# START OF Text passage

Congress had its first chance in six years to reform the economically incoherent farm program. Rather than fix the program, lawmakers irrationally increased subsidies.

Below are price increases for the most heavily subsidized crops, according to the National Agricultural Statistics Service. These five crops are responsible for approximately 90% of all farm subsidies.


Market Prices of the Five Most-Subsidized Crops

Crop

Unit

Price During 2002 Farm Bill Debate

Price During 2008 Farm Bill Debate

Price Increase

2008 Farm Bill Response*

Rice ($/cwt)

$3.88

$14.80

281%

Level, no significant cuts
All Wheat ($/bu)

$2.84

$10.10

256%

Increase subsidies
Corn ($/bu)

$1.91

$5.13

169%

Level, no significant cuts
Soybeans ($/bu)

$4.47

$11.80

164%

Increase subsidies
Upland Cotton ($/lb)

$0.29

$0.60

105%

Level, no significant cuts

Given these alarming numbers, we’ve come up with eight reasons why the bill warrants a veto without reform:

  1. Stop subsidizing millionaires. The majority of farm subsidies would continue going to commercial farmers, who report an average income of $200,000 and net worth of nearly $2 million.

# END OF Text passage
# START OF Raw data

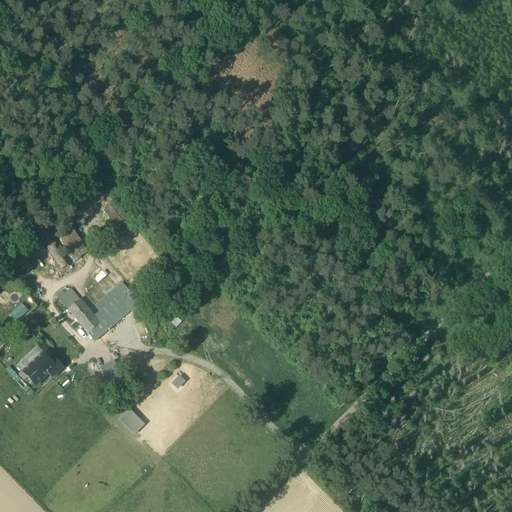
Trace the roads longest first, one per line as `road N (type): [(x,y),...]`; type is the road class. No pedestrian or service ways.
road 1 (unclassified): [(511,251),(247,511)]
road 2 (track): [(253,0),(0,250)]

# END OF Raw data

- **What you will do**: Render this sentence from the farm subsidy text above into Spanish: "These five crops are responsible for approximately 90% of all farm subsidies."

- **The output**: Estos cinco cultivos son responsables de aproximadamente el 90% de todos los subsidios agrícolas.